DATA TO EXAMINE:
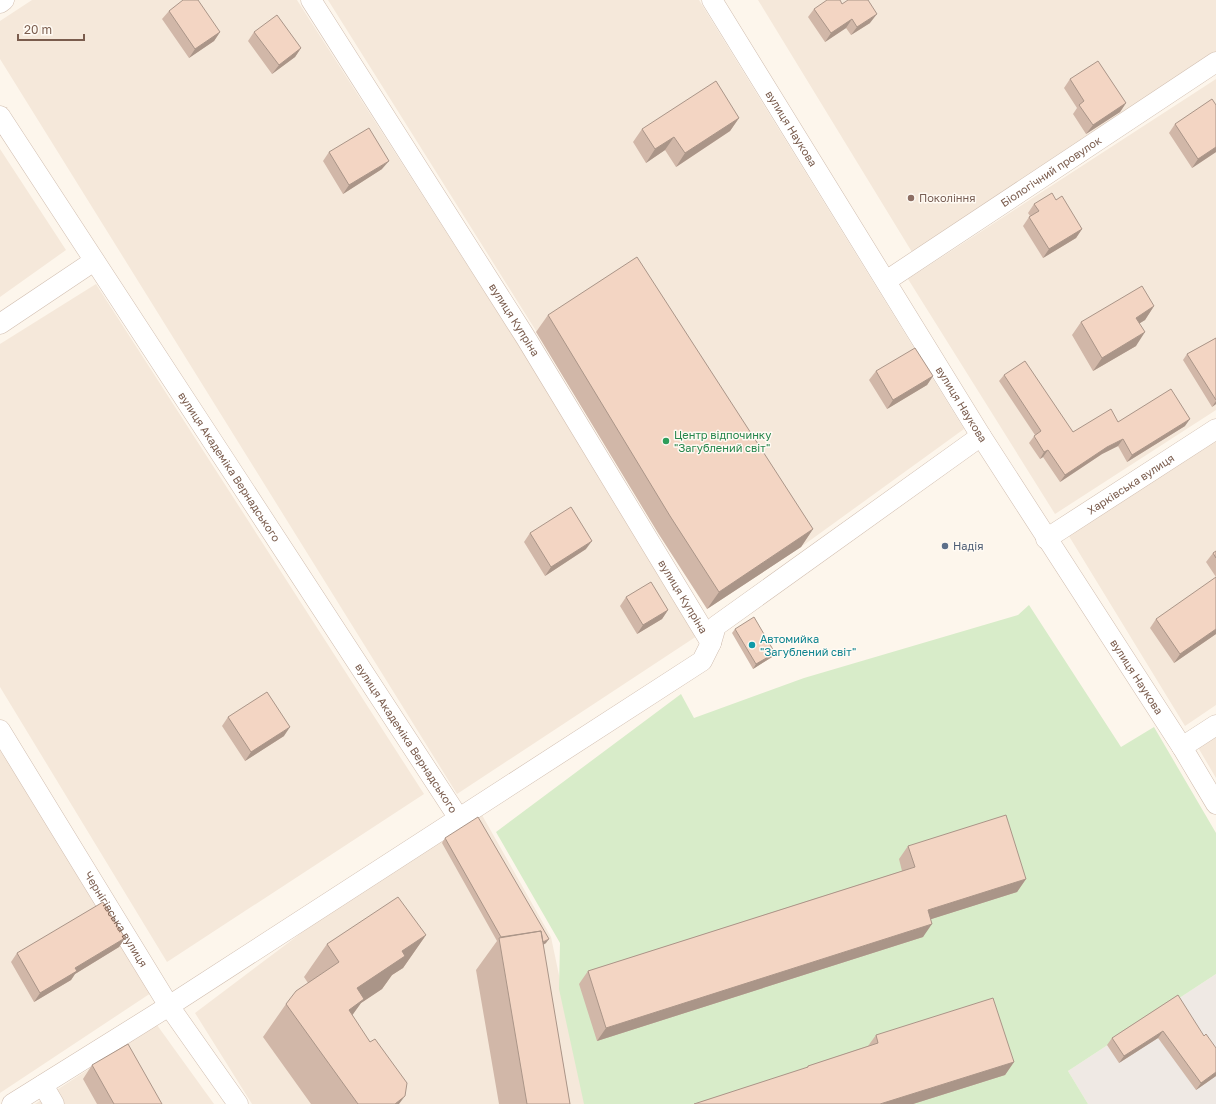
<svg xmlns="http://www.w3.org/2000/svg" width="1216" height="1104" viewBox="0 0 1216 1104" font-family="'Golos Text',sans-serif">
<rect width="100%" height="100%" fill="#fdf6ec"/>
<path fill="#f5e8da" d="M 32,0 L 297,0 L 703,632 L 457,794 L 0,59 L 0,21 Z
M 328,0 L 699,0 L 964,429 L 801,547 L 626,274 L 538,334 Z
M 758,0 L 1216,0 L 1216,52 L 915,257 Z
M 1216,79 L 1216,410 L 1055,514 L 908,279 Z
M 0,149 L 66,250 L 0,297 Z
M 96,284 L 424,794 L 167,962 L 0,687 L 0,344 Z
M 1216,433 L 1216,705 L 1185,726 L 1064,528 Z
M 0,725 L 160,987 L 0,1093 Z
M 1216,732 L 1216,778 L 1196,744 Z
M 478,808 L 551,937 L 586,1104 L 252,1104 L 195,1013 L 417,846 Z
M 157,1025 L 214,1104 L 35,1104 Z"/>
<path fill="#efe9e4" d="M 1216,974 L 1216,1104 L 1088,1104 L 1068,1071 Z"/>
<path fill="#d8ecc9" d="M 1029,605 L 1121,747 L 1154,727 L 1216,833 L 1216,974 L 1068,1071 L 1088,1104 L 584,1104 L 559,989 L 560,943 L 496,832 L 681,694 L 694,718 L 804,678 L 1018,615 Z"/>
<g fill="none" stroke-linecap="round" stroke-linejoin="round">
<defs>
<g id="street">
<path id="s1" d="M 311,0 L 526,338 L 711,643"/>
<path id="s2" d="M 712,0 L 981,436 L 1182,747 L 1216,804"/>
<path d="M 0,3 L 4,0"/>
<path id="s3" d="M 0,116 L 458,817"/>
<path id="s4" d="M 886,281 L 1216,62"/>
<path d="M 0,324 L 94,261"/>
<path id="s5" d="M 1046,539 L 1216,429"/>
<path id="s6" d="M 0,730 L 169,1006 L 238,1104"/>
<path d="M 1182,747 L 1216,725"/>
<path d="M 43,1085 L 54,1104"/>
<path d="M 12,1104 L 169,1006 L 702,661 L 711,643 L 716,626 L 981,436"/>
</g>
</defs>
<use href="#street" stroke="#d1beb0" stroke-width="21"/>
<use href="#street" stroke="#fff" stroke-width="20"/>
</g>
<path fill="#d1b7a8" d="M 842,4 L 870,23 L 851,35 L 846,28 L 825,42 L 808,17 L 814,9 Z
M 169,11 L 220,32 L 214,41 L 189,58 L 162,19 Z
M 254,32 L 301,48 L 295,57 L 272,74 L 248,41 Z
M 1070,79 L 1126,103 L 1120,112 L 1086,134 L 1073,114 L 1077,108 L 1064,88 Z
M 1216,105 L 1216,152 L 1192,168 L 1169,133 L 1175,124 Z
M 739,118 L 730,131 L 676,167 L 665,150 L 646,163 L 633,142 L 642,129 Z
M 329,152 L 382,169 L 343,194 L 323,161 Z
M 1056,200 L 1082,229 L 1076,238 L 1043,258 L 1023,226 L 1029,217 L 1030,216 L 1028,213 L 1034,204 Z
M 1154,306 L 1145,320 L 1140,323 L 1136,346 L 1093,371 L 1072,335 L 1081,322 Z
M 548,315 L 813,529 L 801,547 L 707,609 L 658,533 L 536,332 Z
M 1216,338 L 1216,404 L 1212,407 L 1183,360 L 1187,354 Z
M 876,371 L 933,376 L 927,385 L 887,409 L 869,380 Z
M 1004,375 L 1073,432 L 1118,422 L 1185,426 L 1127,462 L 1118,446 L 1102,454 L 1060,482 L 1043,457 L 1040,459 L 1029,443 L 1035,435 L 999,381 Z
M 530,533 L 586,549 L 545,576 L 524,542 Z
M 1216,551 L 1216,577 L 1206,562 L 1213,553 Z
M 626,597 L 668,610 L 662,619 L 637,634 L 620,606 Z
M 1156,619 L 1216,634 L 1174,663 L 1150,628 Z
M 735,629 L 772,657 L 753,669 L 732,633 Z
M 228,717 L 284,736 L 245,761 L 222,726 Z
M 445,838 L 546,943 L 543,945 L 570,1104 L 499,1104 L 476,970 L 497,941 L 442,843 Z
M 908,846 L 1026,879 L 1017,892 L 931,919 L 923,937 L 597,1041 L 579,984 L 588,971 L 902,871 L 899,859 Z
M 426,935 L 403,968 L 392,975 L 382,989 L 361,1003 L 352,1015 L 399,1104 L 311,1104 L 263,1037 L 286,1004 L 308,983 L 304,977 L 327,944 Z
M 125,938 L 119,947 L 75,974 L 71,980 L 34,1002 L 11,962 L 17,953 Z
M 1178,995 L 1216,1076 L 1196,1090 L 1158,1038 L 1119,1063 L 1107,1045 L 1112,1038 Z
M 876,1035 L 1014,1062 L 1005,1075 L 913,1104 L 694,1104 L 806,1068 L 808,1066 L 868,1046 Z
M 92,1065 L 162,1104 L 97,1104 L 83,1079 Z"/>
<path fill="#aa9588" d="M 877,14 L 870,23 L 851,35 L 857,27 Z
M 852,19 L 846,28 L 825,42 L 831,33 Z
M 220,32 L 214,41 L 189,58 L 195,49 Z
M 301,48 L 295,57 L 272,74 L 279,65 Z
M 1126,103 L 1120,112 L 1086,134 L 1093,125 Z
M 739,118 L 730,131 L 676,167 L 685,153 Z
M 674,137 L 665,150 L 646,163 L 655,149 Z
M 1216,147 L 1216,152 L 1192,168 L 1198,159 Z
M 389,161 L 382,169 L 343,194 L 349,185 Z
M 1082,229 L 1076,238 L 1043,258 L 1049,249 Z
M 1154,306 L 1145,320 L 1127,331 L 1136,318 Z
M 1145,332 L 1136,346 L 1093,371 L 1102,358 Z
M 933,376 L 927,385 L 887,409 L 893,400 Z
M 1216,401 L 1216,404 L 1212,407 Z
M 1190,419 L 1185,426 L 1127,462 L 1132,455 Z
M 1123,439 L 1118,446 L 1102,454 L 1060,482 L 1065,475 L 1107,447 Z
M 1048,450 L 1043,457 L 1040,459 L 1044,452 Z
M 813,529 L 801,547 L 707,609 L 719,592 Z
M 592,541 L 586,549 L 545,576 L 551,567 Z
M 668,610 L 662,619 L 637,634 L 643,625 Z
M 1216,629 L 1216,634 L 1174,663 L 1180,654 Z
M 775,653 L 772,657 L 753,669 L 756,664 Z
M 290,727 L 284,736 L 245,761 L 251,752 Z
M 1026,879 L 1017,892 L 919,923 L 928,910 Z
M 932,924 L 923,937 L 597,1041 L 606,1028 Z
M 426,935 L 403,968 L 392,975 L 382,989 L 361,1003 L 341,1031 L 357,988 L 402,951 Z
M 125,938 L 119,947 L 75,974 L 71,980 L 34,1002 L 40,993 L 75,968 Z
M 549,939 L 546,943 L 511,964 L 514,959 Z
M 1163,1031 L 1158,1038 L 1119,1063 L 1124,1056 Z
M 1014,1062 L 1005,1075 L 913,1104 L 880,1104 Z
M 1216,1072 L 1216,1076 L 1196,1090 L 1201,1083 Z
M 405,1096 L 399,1104 L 395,1104 Z"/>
<path fill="#f3d5c3" stroke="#aa9588" d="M 183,0 L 198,0 L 220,32 L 195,49 L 169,11 Z
M 827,0 L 840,0 L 842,4 L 848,0 L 868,0 L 877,14 L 857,27 L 852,19 L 831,33 L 814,9 Z
M 277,15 L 301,48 L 279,65 L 254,32 Z
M 1098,61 L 1126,103 L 1093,125 L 1079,105 L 1084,101 L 1070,79 Z
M 716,81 L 739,118 L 685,153 L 674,137 L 655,149 L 642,129 Z
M 1212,99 L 1216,105 L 1216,147 L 1198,159 L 1175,124 Z
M 369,128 L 389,161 L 349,185 L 329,152 Z
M 1052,193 L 1056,200 L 1062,196 L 1082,229 L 1049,249 L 1029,217 L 1039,211 L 1034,204 Z
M 637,257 L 813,529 L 719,592 L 670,516 L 548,315 Z
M 1142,286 L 1154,306 L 1136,318 L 1145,332 L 1102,358 L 1081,322 Z
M 1216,338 L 1216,400 L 1187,354 Z
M 915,348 L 933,376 L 893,400 L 876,371 Z
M 1025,361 L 1073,432 L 1111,409 L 1118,422 L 1171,389 L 1190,419 L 1132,455 L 1123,439 L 1107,447 L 1065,475 L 1048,450 L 1044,452 L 1034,436 L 1041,431 L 1004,375 Z
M 571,507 L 592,541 L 551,567 L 530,533 Z
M 1216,551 L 1216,558 L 1213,553 Z
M 1216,577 L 1216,629 L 1180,654 L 1156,619 Z
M 651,582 L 668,610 L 643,625 L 626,597 Z
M 754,617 L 775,653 L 756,664 L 735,629 Z
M 267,692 L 290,727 L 251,752 L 228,717 Z
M 1006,815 L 1026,879 L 928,910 L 932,924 L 606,1028 L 588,971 L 915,867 L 908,846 Z
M 478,817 L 549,939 L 543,942 L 541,931 L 501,937 L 445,838 Z
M 398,897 L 426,935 L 402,951 L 405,956 L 357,988 L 364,999 L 349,1010 L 370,1042 L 375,1039 L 407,1083 L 405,1096 L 395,1104 L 358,1104 L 286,1004 L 296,991 L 339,962 L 327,944 Z
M 103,902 L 125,938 L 75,968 L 77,971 L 40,993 L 17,953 Z
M 541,931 L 570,1104 L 527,1104 L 499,938 Z
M 1178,995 L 1204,1036 L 1206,1034 L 1216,1048 L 1216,1072 L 1201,1083 L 1163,1031 L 1124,1056 L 1112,1038 Z
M 993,998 L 1014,1062 L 880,1104 L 694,1104 L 808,1067 L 808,1066 L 878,1043 L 876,1035 Z
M 128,1044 L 162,1104 L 114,1104 L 92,1065 Z"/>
<circle fill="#8d6e63" stroke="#fffaf3" stroke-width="1.5" cx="911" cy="198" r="4"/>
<circle fill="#2e9e5b" stroke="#fffaf3" stroke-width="1.5" cx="666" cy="441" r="4"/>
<circle fill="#5c6f8a" stroke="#fffaf3" stroke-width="1.5" cx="945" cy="546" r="4"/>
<circle fill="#0f9aa8" stroke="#fffaf3" stroke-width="1.5" cx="752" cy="645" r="4"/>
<g text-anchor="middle" stroke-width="3" stroke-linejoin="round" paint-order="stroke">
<g font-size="11" fill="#7a5c4d" stroke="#fffaf3">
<text dy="4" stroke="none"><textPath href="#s2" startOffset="151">вулиця Наукова</textPath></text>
<text dy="4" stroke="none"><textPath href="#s4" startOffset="198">Біологічний провулок</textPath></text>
<text dy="4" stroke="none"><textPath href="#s1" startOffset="379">вулиця Купріна</textPath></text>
<text dy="4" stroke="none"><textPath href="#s2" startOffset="475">вулиця Наукова</textPath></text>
<text dy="4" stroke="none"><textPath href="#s3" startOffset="419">вулиця Академіка Вернадського</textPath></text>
<text dy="4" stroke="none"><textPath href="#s5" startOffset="101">Харківська вулиця</textPath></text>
<text dy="4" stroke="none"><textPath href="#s1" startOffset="703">вулиця Купріна</textPath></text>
<text dy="4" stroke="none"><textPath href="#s2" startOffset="799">вулиця Наукова</textPath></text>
<text dy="4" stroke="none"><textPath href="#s3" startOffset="743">вулиця Академіка Вернадського</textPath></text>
<text dy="4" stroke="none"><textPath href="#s6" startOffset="222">Чернігівська вулиця</textPath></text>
</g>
<g font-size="11" fill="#785e54" stroke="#fffaf3" text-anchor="start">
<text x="919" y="202">Покоління</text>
</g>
<g font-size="11" fill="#27864d" stroke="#fffaf3" text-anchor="start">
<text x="674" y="439">Центр відпочинку<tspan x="674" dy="13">"Загублений світ"</tspan></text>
</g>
<g font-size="11" fill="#4e5e75" stroke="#fffaf3" text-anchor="start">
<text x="953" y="550">Надія</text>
</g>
<g font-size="11" fill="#0d838f" stroke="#fffaf3" text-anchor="start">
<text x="760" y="643">Автомийка<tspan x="760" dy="13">"Загублений світ"</tspan></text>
</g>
</g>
<path d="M18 34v6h66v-6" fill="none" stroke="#7a5c4d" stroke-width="2"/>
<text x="24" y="34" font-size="12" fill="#7a5c4d" stroke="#fffaf3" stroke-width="3" paint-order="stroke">20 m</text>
</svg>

WORK REQUEST:
Give the number of lines in the entries that contain the word "linejoin", without any other words.

RESULT FOR THIS EXERCISE:
2